Camha Pham is a freelance editor with a background in educational publishing, and has worked across a broad range of materials including book manuscripts, educational resources and online publications. She was formerly a Development Editor at Oxford University Press, Melbourne, where she worked on the health and social work new editions lists, and has also completed a Master of Publishing and Editing from Monash University.

Richard Rossiter is an experienced academic, editor and writer. He is an Honorary Associate Professor at Edith Cowan University. His book length publication Arrhythmia: Stories of Desire was published by UWA Press in 2009. He is the Editor of three collections of short stories compiled from entries to the annual Margaret River Short Story Competition. His novella, Thicker than Water was published by UWA Press in 2014.
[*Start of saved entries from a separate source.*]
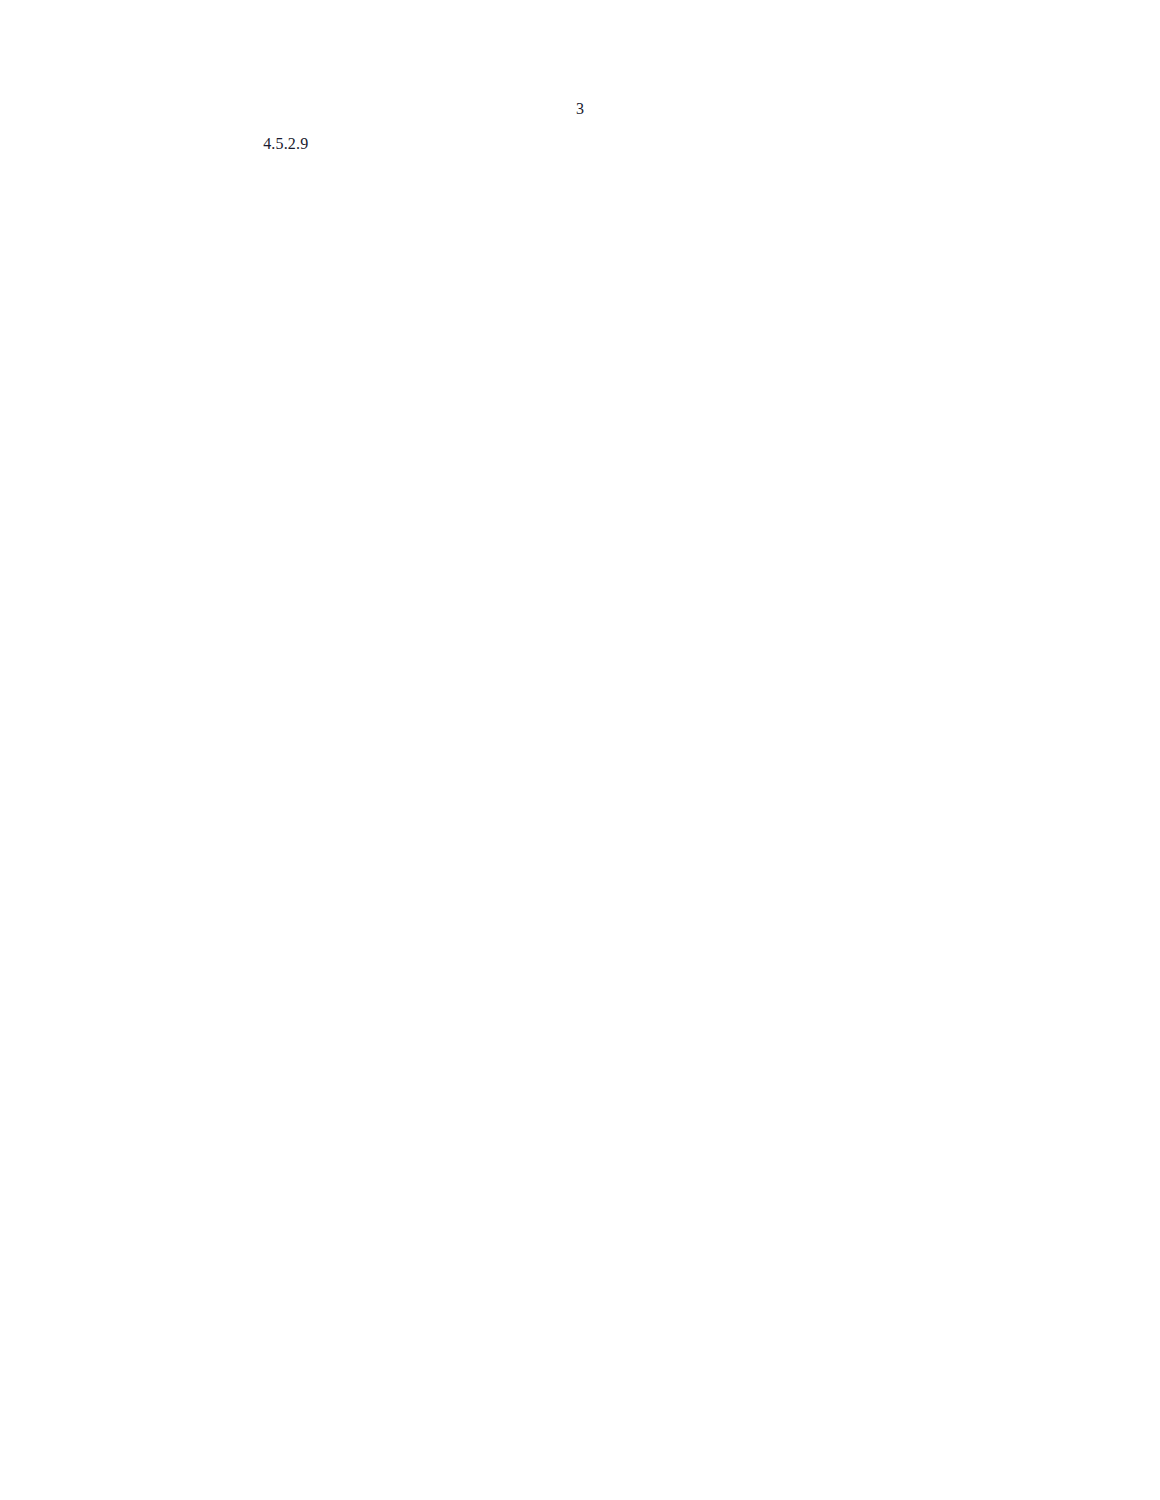3
4.5.2.9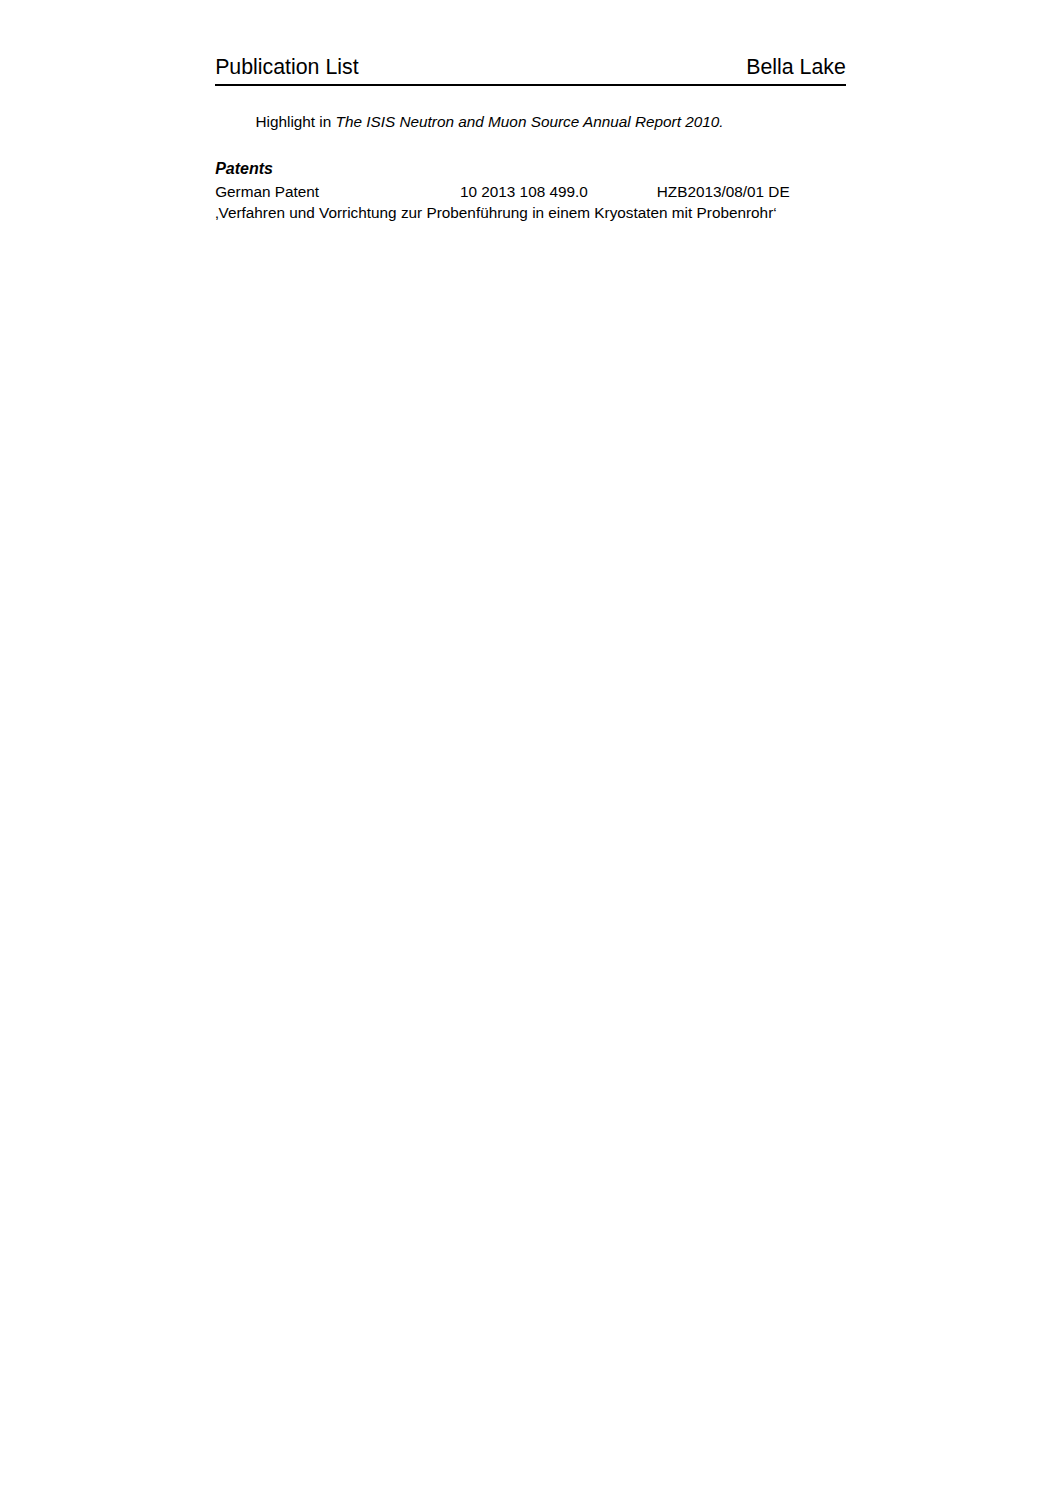Publication List Bella Lake
Highlight in The ISIS Neutron and Muon Source Annual Report 2010.
Patents
German Patent 10 2013 108 499.0 HZB2013/08/01 DE
‚Verfahren und Vorrichtung zur Probenführung in einem Kryostaten mit Probenrohr‘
Josephine Taylor is a writer and freelance editor, an Adjunct Lecturer in the School of Arts and Humanities at Edith Cowan University, and an Editorial Board member of Margaret River Press. Her work has been anthologised, and has appeared in diverse publications, including Axon, Outskirts and Westerly. She is also a regular contributor to Australian Book Review. Josephine is interested in persistent pain states, especially chronic gynaecological pain, and passionate about the workings of creativity in response to physical and psychological disorder. She presents and facilitates in the areas of Australian literature, and writing/creativity and wellbeing. Her PhD thesis, Vulvodynia and Autoethnography (2011), was awarded the ECU Faculty Research Medal (2011) and the Magdalena Prize in Feminist Research (2012).

Although only established in 2011, Margaret River Press emerged from Helm Wood Publishers, which had its own historical connection to Croom Helm Publishers of London.

Prior to being sold to A and C Black, Croom Helm was owned and operated by Mr. Christopher Helm. Born in Dundee in 1937, Mr. Helm was educated at Gonville and Caius College, Cambridge and subsequently worked for Macmillan. Following his time at Macmillan, Mr. Helm founded his own publishing firms and began to specialise in academic and ornithological titles. These included the widely respected taxonomic and geographic bird books known as the Helm Identification Guides.

In 1983, Croom Helm published ‘British Economists and the Empire’ by John Cunningham Wood. This book was the first collaboration between Mr. Helm and Dr. Wood and was the beginning of a lasting relationship. They went on to found Helm Wood Publishers and together published specialist social, political and environmental works in both the United Kingdom and Australia.

In 1995 Mr. Helm was elected Vice President of the British Ornithological Union and Dr. Wood edited the inaugural Wood’s Parliamentary Companion. This was a year of great success for both men, and as their other professional activities flourished, they allowed the vision for Helm Wood to languish. In 2007 and having not published any work of note for a number of years, Dr. Wood and Caroline Wood acquired all shares in Helm Wood which became wholly Australian owned.

In 2006 John Wood registered the business name Margaret River Press as the second imprint of Helm Wood Publishers, the first being Helm Wood. In 2011, Dr. Wood’s wife Caroline Wood decided to activate the publishing business and started operating under the name of Margaret River Press because of the couple's love for the region, where since 1991 they have had a second home and where their three children have lots of wonderful childhood memories.

Drawing on its predecessors’ tradition of social, political and environmental works, Margaret River Press is committed to its region and the written word.

The logo of Margaret River Press is the white-bellied frog (Geocrinia alba). We chose this frog to represent MRP because they are a local indicator species, whose health reflects the health of the ecosystem as a whole. The white-bellied frog is critically endangered but it has a resilient stronghold in the area immediately south of the Margaret River townsite. Our frog is a symbol of strength and beauty that resonates with its place and knows that with awareness its future is far brighter.